In the end, lands bought for 8,000 pounds were sold to the railway for 30,000 pounds.

“Joberry and corruption were the rule, honesty and integrity the exception,” noted an Englishman who dug into the railway land dealings, historian Jean Turnbull Elford noted in Canada West’s Last Frontier – A History of Lambton.

But Sir John A. is perhaps best remembered locally for a pivotal and rowdy political debate he waged in downtown Sarnia in 1872 against Alexander Mackenzie, who was soon to become the nation’s second prime minister.

The election of 1872 was a nasty, mud-slinging battle and Macdonald had gone on the offensive early. In his hometown of Kingston he told a campaign crowd that Mackenzie was involved in an oil swindle in his home district of Lambton County.

In wasn’t true, and the Liberal candidate in Kingston had come to his leader’s defence by calling Macdonald a liar. Macdonald slapped the man across the face and grabbed him by the throat, and only quick intervention prevented things from escalating, according to biographer Dale Thomson in Alexander Mackenzie: Clear Grit.

Against such a bad-tempered backdrop Macdonald arrived in Sarnia aboard the gunboat Prince Edward on the evening of Aug. 20, itching to face his chief political tormentor.

Sarnia’s market square began filling the next morning with people who arrived by foot, wagon and special trains.

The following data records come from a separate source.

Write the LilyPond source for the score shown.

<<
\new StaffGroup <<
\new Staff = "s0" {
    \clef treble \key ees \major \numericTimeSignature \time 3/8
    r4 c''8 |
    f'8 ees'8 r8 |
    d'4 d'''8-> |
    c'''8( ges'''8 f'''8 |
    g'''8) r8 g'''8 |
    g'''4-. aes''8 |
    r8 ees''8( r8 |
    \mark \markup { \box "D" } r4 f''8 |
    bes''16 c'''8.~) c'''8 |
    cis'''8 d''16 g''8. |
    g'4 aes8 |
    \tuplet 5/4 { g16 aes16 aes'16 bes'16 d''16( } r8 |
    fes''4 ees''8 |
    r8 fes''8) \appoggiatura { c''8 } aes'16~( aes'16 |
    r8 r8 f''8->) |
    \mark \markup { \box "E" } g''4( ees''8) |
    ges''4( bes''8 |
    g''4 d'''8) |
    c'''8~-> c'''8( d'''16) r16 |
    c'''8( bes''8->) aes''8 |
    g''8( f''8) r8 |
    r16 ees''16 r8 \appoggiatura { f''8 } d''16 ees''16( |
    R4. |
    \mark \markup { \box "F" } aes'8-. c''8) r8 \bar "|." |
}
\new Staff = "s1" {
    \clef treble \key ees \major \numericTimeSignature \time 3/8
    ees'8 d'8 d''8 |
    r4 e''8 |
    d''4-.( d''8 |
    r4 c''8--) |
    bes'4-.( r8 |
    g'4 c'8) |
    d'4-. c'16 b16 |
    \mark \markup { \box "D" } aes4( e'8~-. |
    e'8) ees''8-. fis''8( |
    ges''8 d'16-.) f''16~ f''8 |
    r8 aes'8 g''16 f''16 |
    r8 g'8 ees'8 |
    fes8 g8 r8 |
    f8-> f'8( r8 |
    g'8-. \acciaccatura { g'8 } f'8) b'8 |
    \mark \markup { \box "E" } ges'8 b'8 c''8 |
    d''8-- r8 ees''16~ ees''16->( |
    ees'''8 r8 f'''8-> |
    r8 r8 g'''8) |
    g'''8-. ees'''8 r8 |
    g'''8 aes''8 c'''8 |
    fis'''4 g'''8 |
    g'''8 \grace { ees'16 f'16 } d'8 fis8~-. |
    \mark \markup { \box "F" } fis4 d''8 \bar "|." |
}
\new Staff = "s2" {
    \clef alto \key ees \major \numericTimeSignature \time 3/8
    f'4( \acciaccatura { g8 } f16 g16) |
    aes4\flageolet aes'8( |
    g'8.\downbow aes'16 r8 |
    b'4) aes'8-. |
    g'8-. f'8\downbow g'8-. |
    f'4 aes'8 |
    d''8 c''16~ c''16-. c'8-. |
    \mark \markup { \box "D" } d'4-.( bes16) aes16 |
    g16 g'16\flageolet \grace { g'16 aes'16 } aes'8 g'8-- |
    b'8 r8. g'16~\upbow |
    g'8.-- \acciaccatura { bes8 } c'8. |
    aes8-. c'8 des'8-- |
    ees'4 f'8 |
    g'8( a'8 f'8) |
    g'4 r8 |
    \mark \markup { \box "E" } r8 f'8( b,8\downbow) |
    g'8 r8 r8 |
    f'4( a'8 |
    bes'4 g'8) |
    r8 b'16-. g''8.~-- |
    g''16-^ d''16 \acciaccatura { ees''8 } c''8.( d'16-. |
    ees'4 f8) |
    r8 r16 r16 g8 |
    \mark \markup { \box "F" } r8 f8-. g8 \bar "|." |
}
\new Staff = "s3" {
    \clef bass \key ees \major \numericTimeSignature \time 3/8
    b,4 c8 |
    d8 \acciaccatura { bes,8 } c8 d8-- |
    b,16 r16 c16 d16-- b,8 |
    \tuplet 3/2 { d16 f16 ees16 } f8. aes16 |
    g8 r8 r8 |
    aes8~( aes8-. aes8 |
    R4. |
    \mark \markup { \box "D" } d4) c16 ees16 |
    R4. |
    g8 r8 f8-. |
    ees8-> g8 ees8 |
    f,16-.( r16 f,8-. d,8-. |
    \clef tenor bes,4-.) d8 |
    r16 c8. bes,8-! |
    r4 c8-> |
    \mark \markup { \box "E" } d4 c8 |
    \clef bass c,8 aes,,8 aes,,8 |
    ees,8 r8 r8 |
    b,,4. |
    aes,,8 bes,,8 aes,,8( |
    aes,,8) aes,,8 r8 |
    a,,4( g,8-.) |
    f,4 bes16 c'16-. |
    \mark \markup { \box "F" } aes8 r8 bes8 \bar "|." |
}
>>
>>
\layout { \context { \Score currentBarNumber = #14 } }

By noon the square was thronged, the atmosphere festive.

Mackenzie opened the historic debate by accusing the prime minister of failing to control government spending.

Lambton had just a single MP to represent 30,000 people, yet Macdonald had given British Columbia six members for 10,000 people, Mackenzie charged.

He also accused Macdonald of shady dealings on the colonial railroad and of buying votes with public housing.

The prime minister was enraged. “That’s another falsehood,” he shouted.

The insults and accusations flew back and forth all afternoon, and by the time an exhausted Macdonald returned to his waiting ship it was nightfall, the Sarnia Observer reported.

Sir John A. Macdonald won the 1872 election, despite being so drunk so often he couldn’t recall entire periods of it, he later admitted.

But just days after the Sarnia debate, Macdonald was again in contact with railway builder and campaign contributor Sir Hugh Allan, the records show.

The CPR rail scandal over election kickbacks broke the following year, Macdonald’s government was forced to resign, and a Sarnia stonemason became the first Liberal prime minister of Canada.